German coins of the modern era can be divided into three categories: those minted by the German states prior to and immediately following the unification of those states into an empire in 1871; coins circulated between World Wars I and II; and the separate monetary systems that were established after 1949, when Germany was divided into eastern and western nations. The two countries reunified in 1990 and have used the Euro since 2002.
The coin of the realm for the German states was the vereinsthaler, which was worth 360 pfennig (the root word for the British penny), although this value varied from state to state. With unification came decimal coinage based on the mark (100 pfennig to the mark). This new coin, struck in silver or gold depending on its value, replaced the vereinsthaler, which was worth three marks—well into the 1930s three-mark coins were known as thalers.

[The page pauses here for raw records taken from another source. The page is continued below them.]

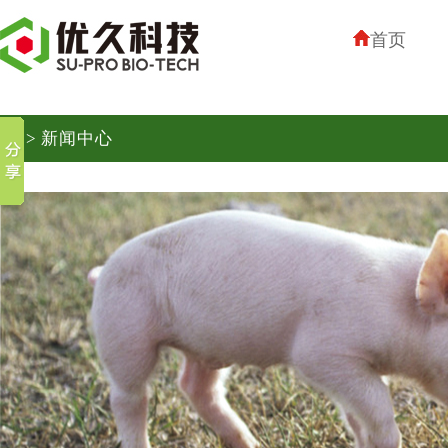
首页
> 新闻中心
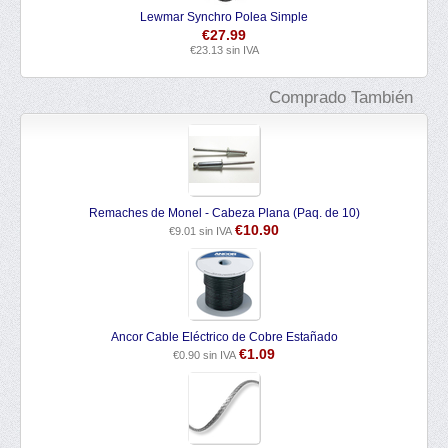
Lewmar Synchro Polea Simple
Pol
€
27.99
€
23.13
sin IVA
Comprado También
Remaches de Monel - Cabeza Plana (Paq. de 10)
€
10.90
€
9.01
sin IVA
Ancor Cable Eléctrico de Cobre Estañado
€
1.09
€
0.90
sin IVA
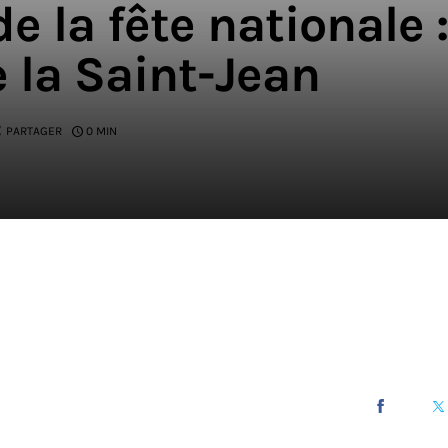
e la fête nationale :
e la Saint-Jean
PARTAGER
0 MIN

Though not especially valuable, notable coins minted between the wars include those made out of aluminum, zinc, and iron, which was how the pre-Weimar Republic government coped with inflation. Marks became known as reichsmarks in 1924, and in the 1930s, German coins reflected the ascendancy of the Nazi state.
After the war, West Germany adopted the deutschemark as the foundation of its monetary system. The German Democratic Republic, or East Germany, also used the deutschemark and even called it that for a period, but these ostmarks, as they were known, never enjoyed the stability of their western cousins.